É engraçado como cada época se foi considerando «de charneira» ao longo da história. A pretensão de se ser definitivo, a arrogância de ser «o último», a vaidade de se ser futuro é, há milénios, a mesmíssima cantiga.
Temos de ser mais humanos. Reconhecer que somos as bestas que somos e arrependermo-nos disso. Temos de nos reduzir à nossa miserável insensibilidade, à pobreza dos nossos meios de entendimento e explicação, à brutalidade imperdoável dos nossos actos. O nosso pé foge-nos para o chinelo porque ainda não se acostumou a prender-se aos troncos das árvores, quanto mais habituar-se a usar sapato.
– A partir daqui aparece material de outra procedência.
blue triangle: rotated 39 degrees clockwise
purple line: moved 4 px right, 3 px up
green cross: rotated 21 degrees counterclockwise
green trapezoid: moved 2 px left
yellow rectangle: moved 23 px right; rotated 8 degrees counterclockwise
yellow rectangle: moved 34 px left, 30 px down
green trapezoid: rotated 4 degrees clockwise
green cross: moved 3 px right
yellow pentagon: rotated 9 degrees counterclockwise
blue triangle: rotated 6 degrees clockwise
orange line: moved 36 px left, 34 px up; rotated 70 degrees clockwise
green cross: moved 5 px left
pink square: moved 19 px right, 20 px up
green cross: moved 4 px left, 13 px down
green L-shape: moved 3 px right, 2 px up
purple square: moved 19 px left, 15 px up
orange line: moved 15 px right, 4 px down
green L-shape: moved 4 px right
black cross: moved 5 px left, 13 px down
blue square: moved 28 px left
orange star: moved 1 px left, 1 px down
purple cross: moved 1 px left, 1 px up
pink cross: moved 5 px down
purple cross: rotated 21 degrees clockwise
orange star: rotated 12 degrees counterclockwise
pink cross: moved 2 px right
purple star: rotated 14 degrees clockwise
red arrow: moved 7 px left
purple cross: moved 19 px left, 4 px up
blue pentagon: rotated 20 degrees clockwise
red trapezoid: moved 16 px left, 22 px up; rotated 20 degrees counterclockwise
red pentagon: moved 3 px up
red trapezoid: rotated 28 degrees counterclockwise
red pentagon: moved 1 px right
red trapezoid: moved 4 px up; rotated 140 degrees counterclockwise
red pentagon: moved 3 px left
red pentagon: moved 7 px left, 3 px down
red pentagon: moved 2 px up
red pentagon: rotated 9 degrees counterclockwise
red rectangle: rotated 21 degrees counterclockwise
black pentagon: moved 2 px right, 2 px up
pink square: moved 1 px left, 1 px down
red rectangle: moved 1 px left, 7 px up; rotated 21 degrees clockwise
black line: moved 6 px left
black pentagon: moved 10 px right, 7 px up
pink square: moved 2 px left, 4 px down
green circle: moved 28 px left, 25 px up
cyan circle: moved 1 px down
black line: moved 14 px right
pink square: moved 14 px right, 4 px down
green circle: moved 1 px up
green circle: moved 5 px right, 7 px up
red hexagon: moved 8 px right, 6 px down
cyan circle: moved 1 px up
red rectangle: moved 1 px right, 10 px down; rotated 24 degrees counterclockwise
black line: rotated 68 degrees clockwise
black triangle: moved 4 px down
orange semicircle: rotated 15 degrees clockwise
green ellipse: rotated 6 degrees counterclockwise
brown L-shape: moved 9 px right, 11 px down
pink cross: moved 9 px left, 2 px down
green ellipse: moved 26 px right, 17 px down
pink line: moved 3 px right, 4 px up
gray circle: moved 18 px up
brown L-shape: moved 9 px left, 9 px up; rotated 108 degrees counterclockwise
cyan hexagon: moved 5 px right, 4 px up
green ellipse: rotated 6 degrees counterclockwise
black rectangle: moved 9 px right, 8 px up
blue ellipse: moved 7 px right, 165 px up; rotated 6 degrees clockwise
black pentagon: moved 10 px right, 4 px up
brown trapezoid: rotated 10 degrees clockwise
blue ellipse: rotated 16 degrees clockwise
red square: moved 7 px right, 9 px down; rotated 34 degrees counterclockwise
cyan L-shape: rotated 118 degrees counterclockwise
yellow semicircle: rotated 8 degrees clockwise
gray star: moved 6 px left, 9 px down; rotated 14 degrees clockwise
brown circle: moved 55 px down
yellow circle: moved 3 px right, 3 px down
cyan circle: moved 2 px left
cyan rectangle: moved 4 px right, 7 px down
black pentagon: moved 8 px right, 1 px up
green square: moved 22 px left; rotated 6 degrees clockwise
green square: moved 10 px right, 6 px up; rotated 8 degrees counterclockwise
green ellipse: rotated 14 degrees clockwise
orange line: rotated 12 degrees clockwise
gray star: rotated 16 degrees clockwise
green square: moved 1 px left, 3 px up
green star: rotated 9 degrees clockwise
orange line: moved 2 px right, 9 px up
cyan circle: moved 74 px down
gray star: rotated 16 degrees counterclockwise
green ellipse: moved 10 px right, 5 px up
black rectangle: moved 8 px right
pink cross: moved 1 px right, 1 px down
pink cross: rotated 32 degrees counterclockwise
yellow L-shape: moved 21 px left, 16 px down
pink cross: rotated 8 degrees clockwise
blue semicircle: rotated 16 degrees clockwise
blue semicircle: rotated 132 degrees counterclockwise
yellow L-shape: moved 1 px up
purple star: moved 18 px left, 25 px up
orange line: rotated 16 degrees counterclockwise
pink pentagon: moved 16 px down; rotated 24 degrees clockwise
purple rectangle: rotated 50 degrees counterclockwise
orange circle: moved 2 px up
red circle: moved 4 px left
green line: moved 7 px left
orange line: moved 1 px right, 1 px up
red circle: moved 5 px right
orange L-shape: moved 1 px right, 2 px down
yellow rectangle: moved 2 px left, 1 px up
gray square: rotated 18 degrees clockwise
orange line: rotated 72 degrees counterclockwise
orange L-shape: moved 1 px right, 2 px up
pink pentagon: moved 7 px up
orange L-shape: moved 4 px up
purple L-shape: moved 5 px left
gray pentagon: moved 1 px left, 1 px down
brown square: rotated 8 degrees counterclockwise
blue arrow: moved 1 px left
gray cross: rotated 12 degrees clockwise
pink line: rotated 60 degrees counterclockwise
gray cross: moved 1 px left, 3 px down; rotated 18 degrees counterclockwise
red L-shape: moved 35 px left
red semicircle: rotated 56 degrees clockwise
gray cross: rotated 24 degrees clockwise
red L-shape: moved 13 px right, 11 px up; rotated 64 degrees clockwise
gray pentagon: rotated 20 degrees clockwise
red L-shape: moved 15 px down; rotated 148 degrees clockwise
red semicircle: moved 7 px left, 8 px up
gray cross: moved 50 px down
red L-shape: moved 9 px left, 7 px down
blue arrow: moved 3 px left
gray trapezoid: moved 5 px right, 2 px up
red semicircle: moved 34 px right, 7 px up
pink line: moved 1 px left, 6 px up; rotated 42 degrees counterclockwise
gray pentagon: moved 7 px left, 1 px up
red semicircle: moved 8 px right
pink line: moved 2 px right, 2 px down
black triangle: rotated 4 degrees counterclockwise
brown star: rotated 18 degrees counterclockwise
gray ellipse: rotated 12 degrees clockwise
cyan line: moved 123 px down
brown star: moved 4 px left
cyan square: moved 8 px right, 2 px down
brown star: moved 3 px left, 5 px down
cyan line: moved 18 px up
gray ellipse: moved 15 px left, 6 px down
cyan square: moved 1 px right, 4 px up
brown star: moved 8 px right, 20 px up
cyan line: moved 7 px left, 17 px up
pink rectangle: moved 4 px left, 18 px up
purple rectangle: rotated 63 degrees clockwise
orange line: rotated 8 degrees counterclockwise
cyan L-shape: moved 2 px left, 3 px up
A única atitude verdadeiramente civilizada é a fraqueza, a curiosidade, o desespero, a experiência, o amor desinteressado, a ansiedade artística, a sensação de vazio, a fé em Deus, o sentimento de impotência, o sentir-mo-nos pequeninos, a confissão da ignorância, o susto da solidão, a esperança nos outros, o respeito pelo tempo e a bênção que é uma pessoa sentir-se perdida e poder andar às aranhas, à procura daquela ideia, daquela casa, daquela pessoa que já sabe de antemão que nunca há-de encontrar.
O progresso é uma parvoíce. Pelo menos enquanto continuarmos a ser os animais que somos.